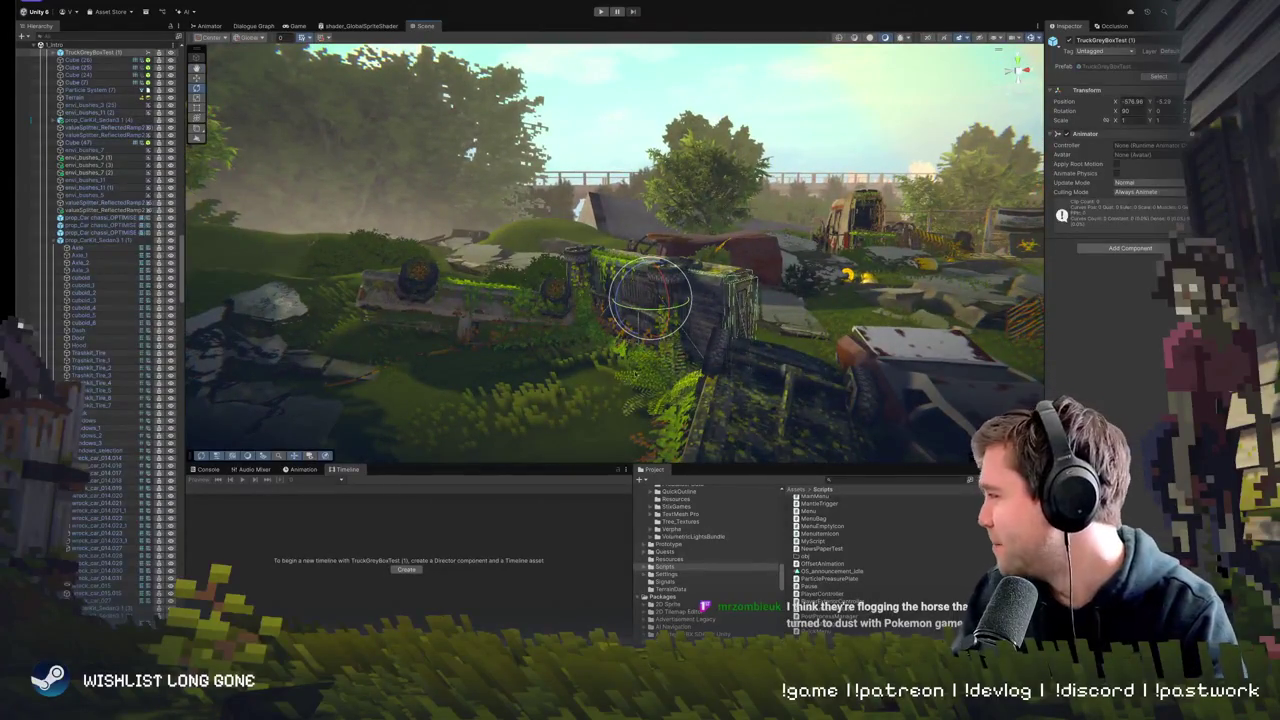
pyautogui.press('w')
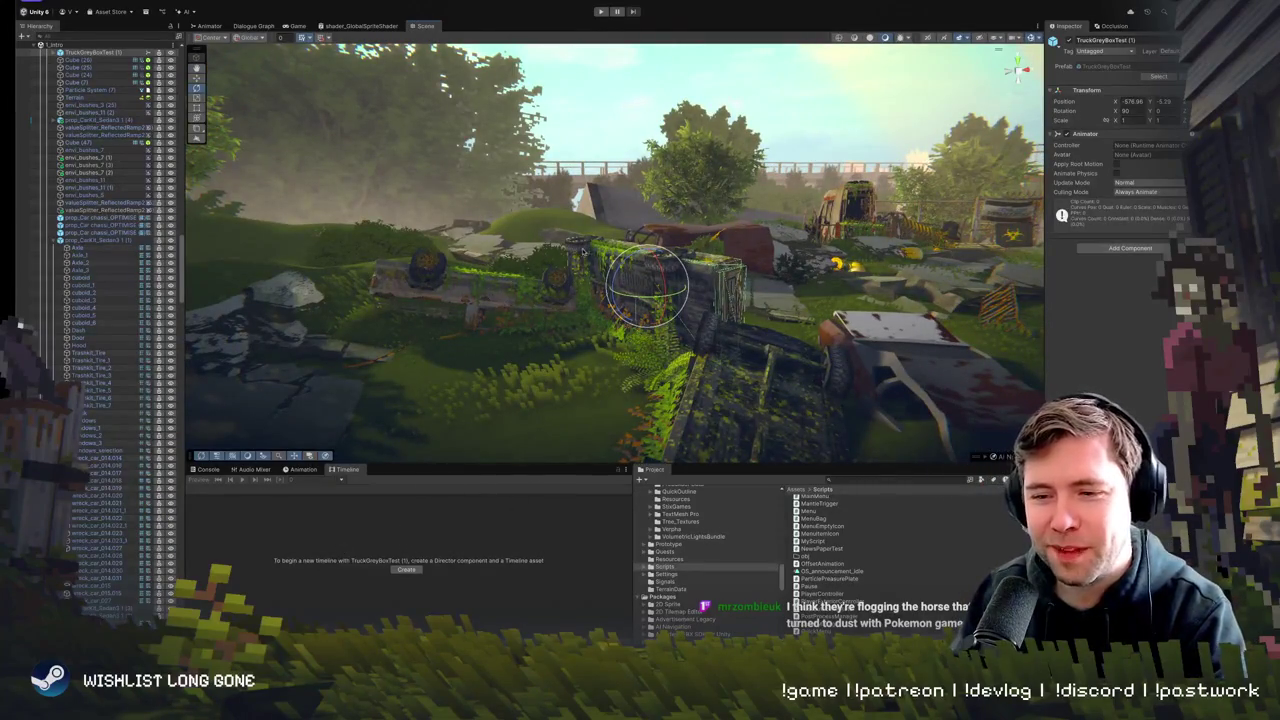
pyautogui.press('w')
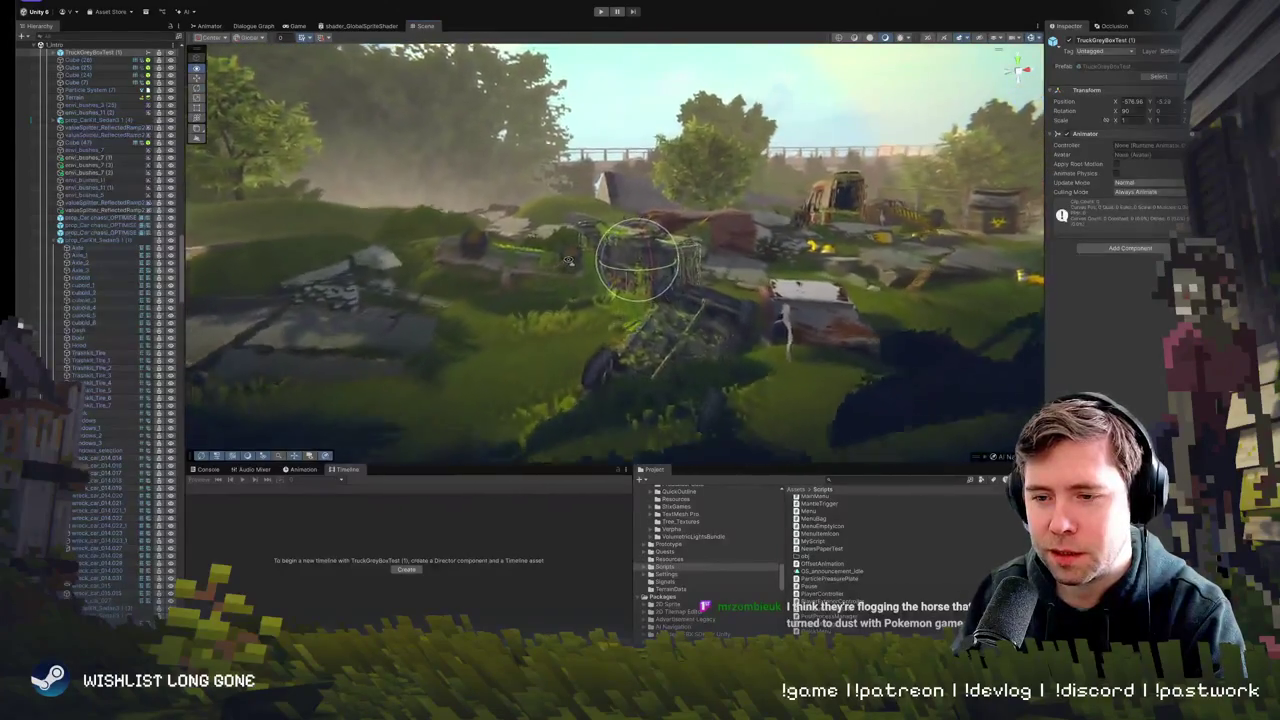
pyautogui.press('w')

What you will do — Exclude all images and return the listing word for word.

Task result —
pyautogui.press('w')
pyautogui.press('w')
pyautogui.press('w')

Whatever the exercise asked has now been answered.